June 6, 2011 | In: Technology

LNKD Insider Trades: Jump Ship, LNKD Will Collapse!

The whole point behind the LinkedIn IPO was not to expand the company, it was about making a few people running this website (I’m saying website because I don’t think we should even consider it a business) rich by cashing in.

How many investors were able to buy LNKD at $45? Just a few, these “few” people happen to be executives in LNKD.

Now there’s nothing wrong with making a quick buck because you went public, but let’s examine some of the trades:

Reid Hoffman (LinkedIn’s director) bought at 115,535 shares at $0 (I assume they were just given to him) and sold immediately, the minute LNKD became public. The selling price was $41.85. The total money made is: $4,835,139.75. Weiner Jeffrey, the CEO, did exactly the same trade. We all know that LNKD went to $122 the same day of trade so they basically sold at 1/3 of the price.

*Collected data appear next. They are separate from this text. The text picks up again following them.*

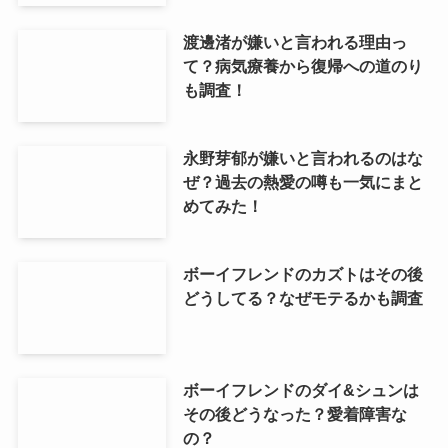
渡邊渚が嫌いと言われる理由っ
て？病気療養から復帰への道のり
も調査！
永野芽郁が嫌いと言われるのはな
ぜ？過去の熱愛の噂も一気にまと
めてみた！
ボーイフレンドのカズトはその後
どうしてる？なぜモテるかも調査
ボーイフレンドのダイ&シュンは
その後どうなった？愛着障害な
の？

What does that tell us? It tells us clearly that LinkedIn’s executives believe that the stock is overpriced even at $41.85. They didn’t wait until the first day ended, they sold their shares first thing in the morning. It probably came as a surprise to them when the stock went up, 3 times their selling price. Both could have made $14.5 million from that morning trade, but they were satisfied with the $4.83 million (good, they’re not greedy).

As an investor myself, I wouldn’t touch this stock, in fact, LNKD is one of the very few stocks that I would recommend shorting. It is way overvalued from its company’s perspectives. LNKD in my opinion, is worth at $1 billion, which means that LNKD’s price should be $7.

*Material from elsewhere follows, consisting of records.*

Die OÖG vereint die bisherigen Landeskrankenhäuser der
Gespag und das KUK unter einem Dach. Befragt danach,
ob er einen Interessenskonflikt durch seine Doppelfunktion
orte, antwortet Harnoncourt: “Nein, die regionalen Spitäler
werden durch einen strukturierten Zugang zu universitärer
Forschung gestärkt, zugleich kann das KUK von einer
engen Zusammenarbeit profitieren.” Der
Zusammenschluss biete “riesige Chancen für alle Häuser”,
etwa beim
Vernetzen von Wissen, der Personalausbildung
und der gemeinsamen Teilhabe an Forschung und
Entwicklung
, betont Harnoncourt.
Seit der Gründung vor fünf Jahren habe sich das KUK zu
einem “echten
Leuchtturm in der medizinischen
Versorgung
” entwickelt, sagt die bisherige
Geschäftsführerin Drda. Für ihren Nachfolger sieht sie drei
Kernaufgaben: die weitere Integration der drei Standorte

I feel really sorry for those who got suckered into buying the stock above the $100 level. Wait until we see June’s insider trades, I bet you they’re all going to be “SELL”, and this is when LNKD will collapse.

This IPO, in my opinion, is one big scam. LinkedIn doesn’t need the money as a company, they make money from ads and from overpriced subscriptions that very few buy.